## start Text block
SUMMARY OF THE INVENTION
[0009] In accordance with certain aspects of the presently
disclosed subject matter, there is provided a method of operating a
storage system comprising a control layer configured to interface
with one or more clients and to present to said clients a plurality
of logical volumes, said control layer comprising a cache memory
and is further operatively coupled to a physical storage space
comprising a plurality of disk drives. The method comprises caching
in the cache memory a plurality of data portions corresponding to
one or more incoming write requests, to yield cached data portions;
consolidating the cached data portions characterized by a given
level of expected I/O activity addressed thereto into a
consolidated write request; and, responsive to a destage event,
enabling writing the consolidated write request to one or more disk
drives dedicated to accommodate data portions characterized by said
given level of expected I/O activity addressed thereto.
[0010] The cached data portions consolidated into the consolidated
write request can be characterized by expected low frequency of I/O
activity, and the respective one or more dedicated disk drives can
be configured to operate in low-powered state unless activated. The
destage event can be related to an activation of a disk drive
operating in low-powered state.
[0011] In accordance with further aspects of the presently
disclosed subject matter, a cached data portion can be
characterized by a given level of expected I/O activity if a
statistical access pattern characterizing said cached data portion
is similar to a predefined reference-frequency access pattern
characterizing said given level of expected I/O activity. The
method can further comprise collecting I/O statistics from
statistical segments obtained by dividing the logical volumes into
parts with predefined size, and characterizing all data portions
within a given statistical segment by the same statistical access
pattern defined in accordance with I/O statistic collected from the
given statistical segment.
[0012] Alternatively or additionally, a cached data portion can be
characterized by a given level of expected I/O activity if a
distance between an activity vector characterizing said cached data
portion and a reference-frequency activity vector characterizing
said given level of expected I/O activity matches a similarity
criterion. The method can further comprise collecting I/O
statistics from statistical segments obtained by dividing the
logical volumes into parts with predefined size, and characterizing
all data portions within a given statistical segment by the same
activity vector defined in accordance with I/O statistics collected
from the given statistical segment. I/O statistics for the given
statistical segment can be collected over a plurality of cycles of
fixed counted length, and the activity vector can be characterized
by at least one value obtained during a current cycle and by at
least one value related to I/O statistics collected during at least
one of the previous cycles.
## end Text block
## start Dataset excerpts
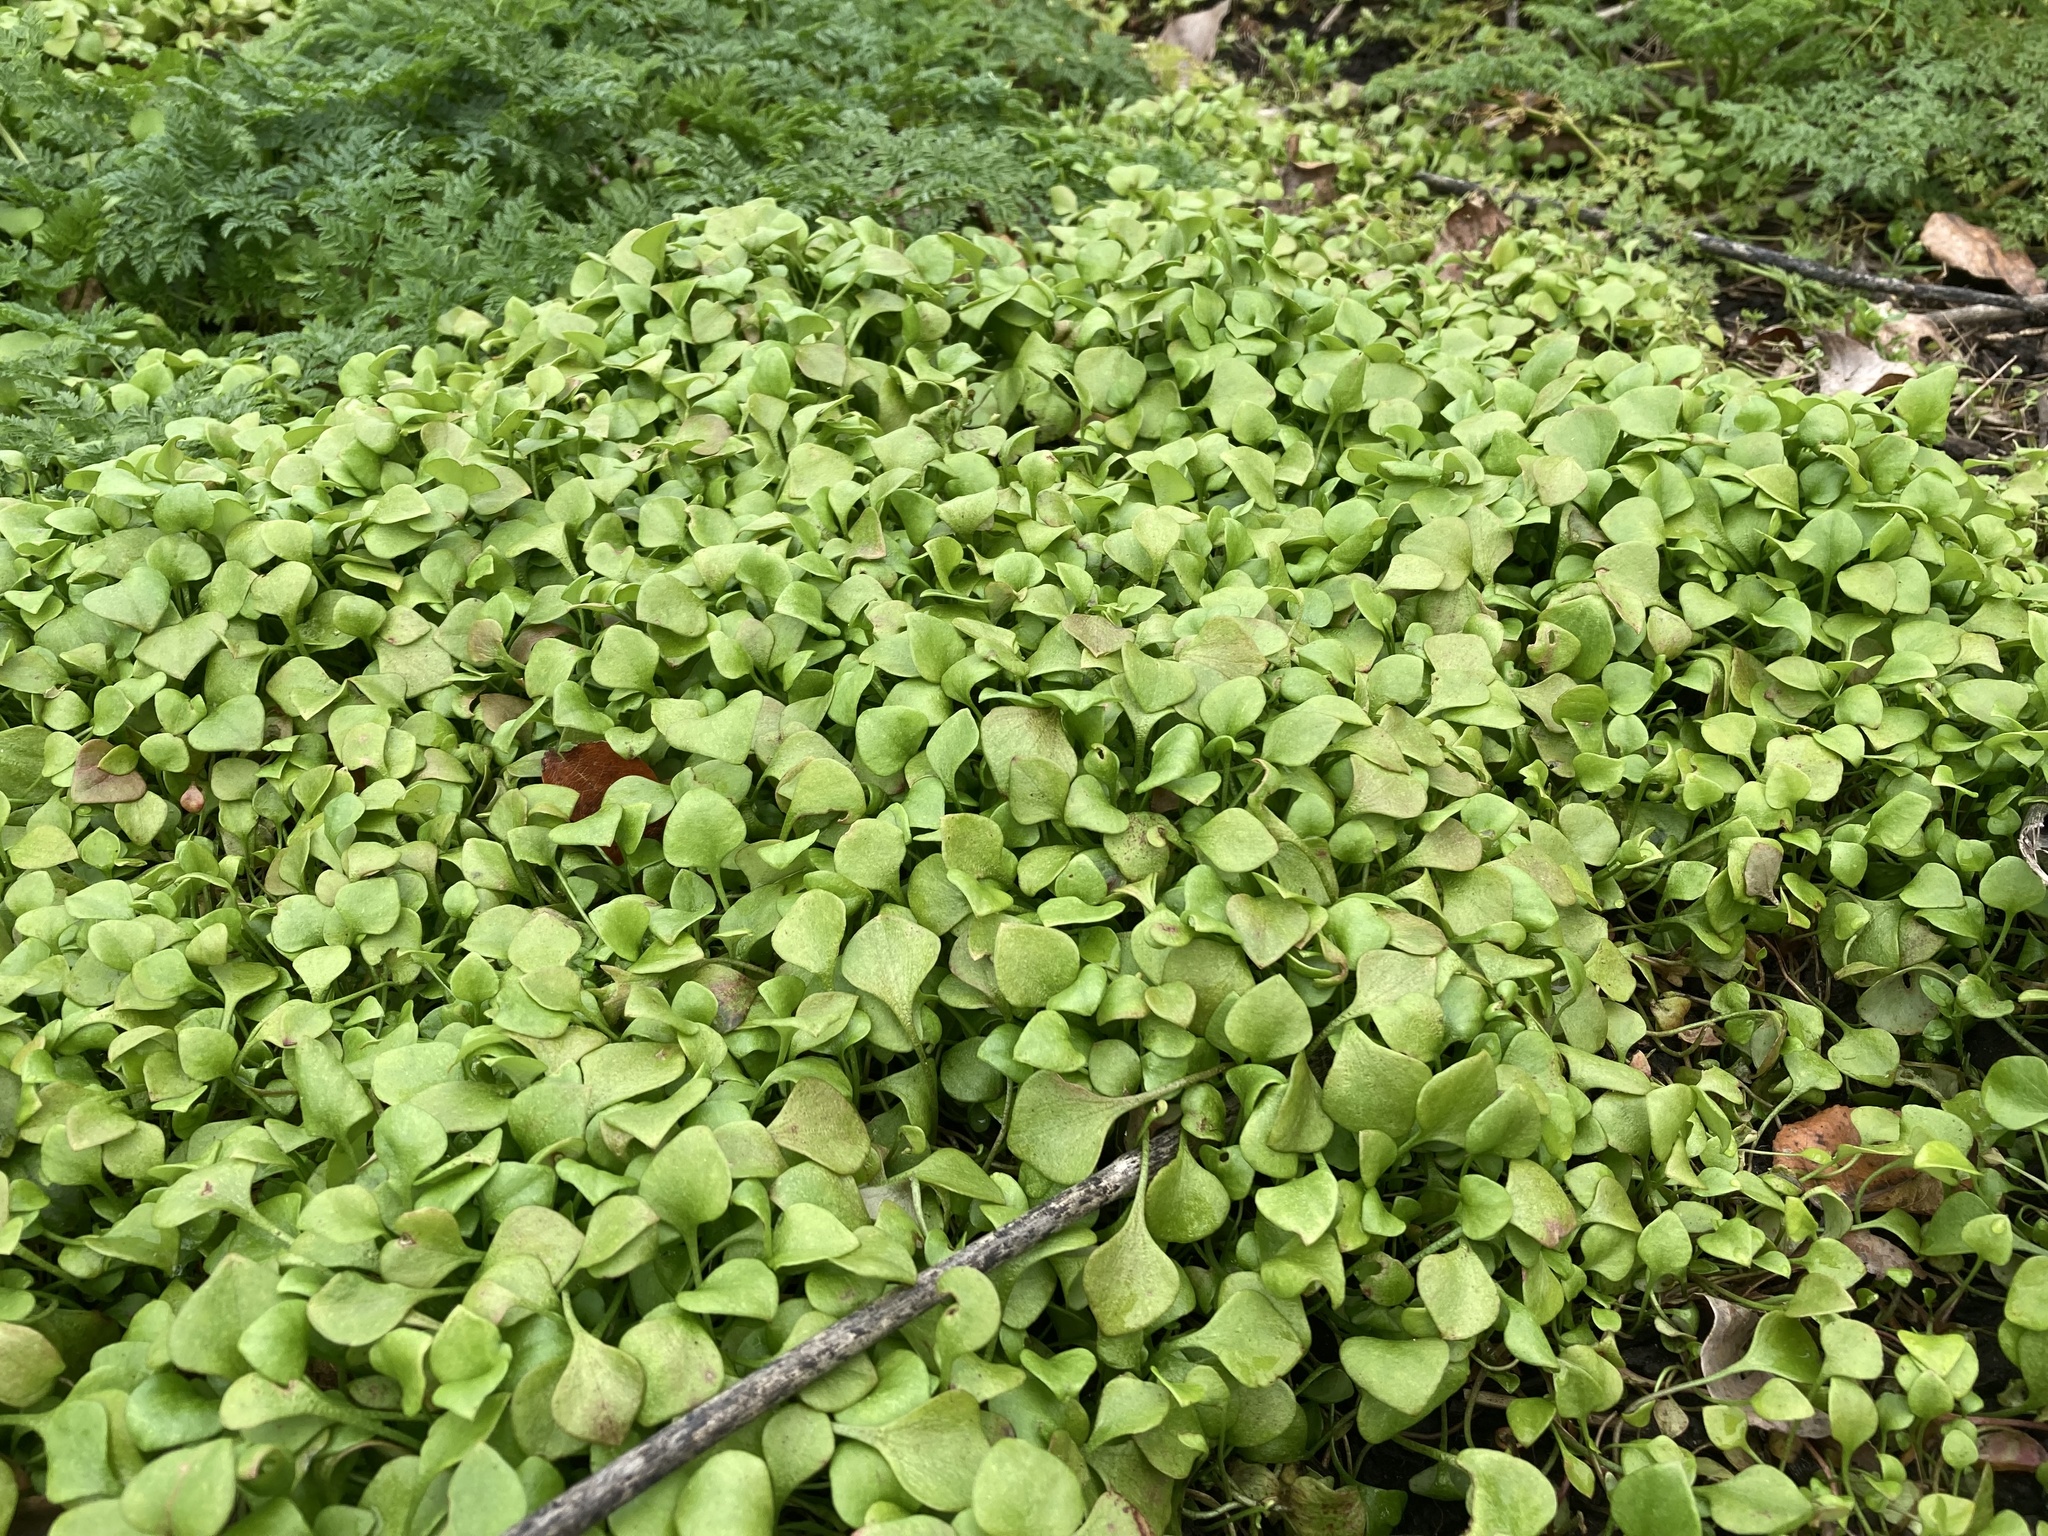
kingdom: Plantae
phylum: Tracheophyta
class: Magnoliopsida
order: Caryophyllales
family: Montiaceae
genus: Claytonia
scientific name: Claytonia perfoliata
## end Dataset excerpts
## start Dataset excerpts
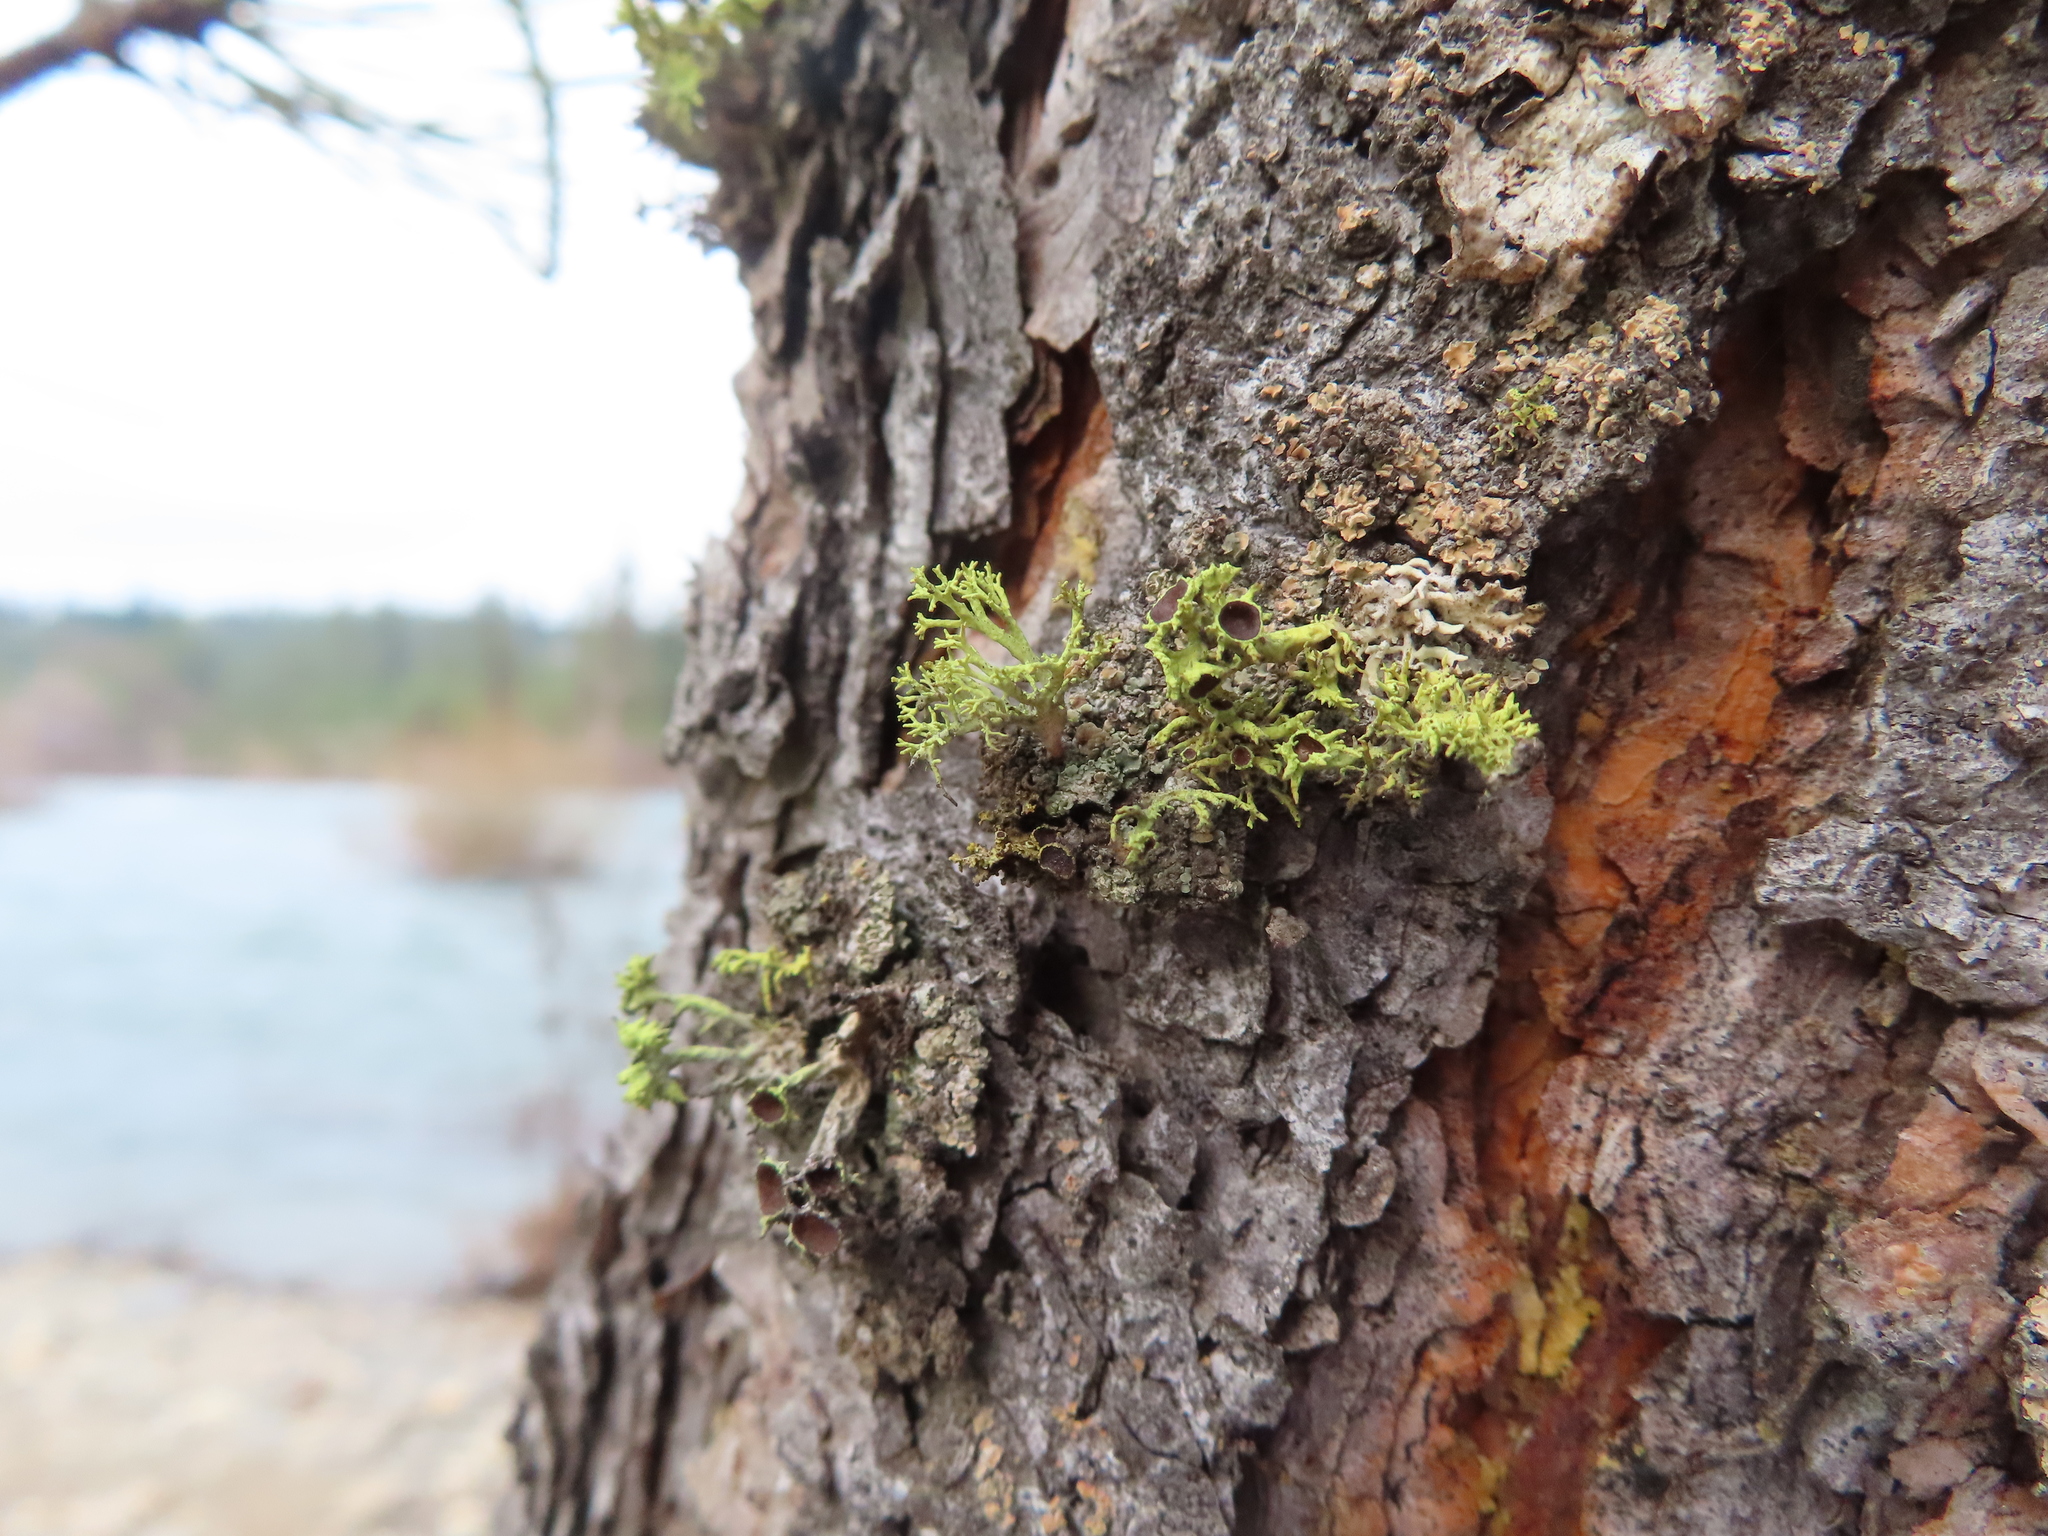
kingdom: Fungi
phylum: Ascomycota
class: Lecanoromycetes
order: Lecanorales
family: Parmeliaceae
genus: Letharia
## end Dataset excerpts
» **What the task asks**: Restate the invention summary between "[0010] The cached" and "in low-powered state.", inclusive, changing "low-powered state" to "sleep mode" throughout.

» **The reply**:
[0010] The cached data portions consolidated into the consolidated
write request can be characterized by expected low frequency of I/O
activity, and the respective one or more dedicated disk drives can
be configured to operate in sleep mode unless activated. The
destage event can be related to an activation of a disk drive
operating in sleep mode.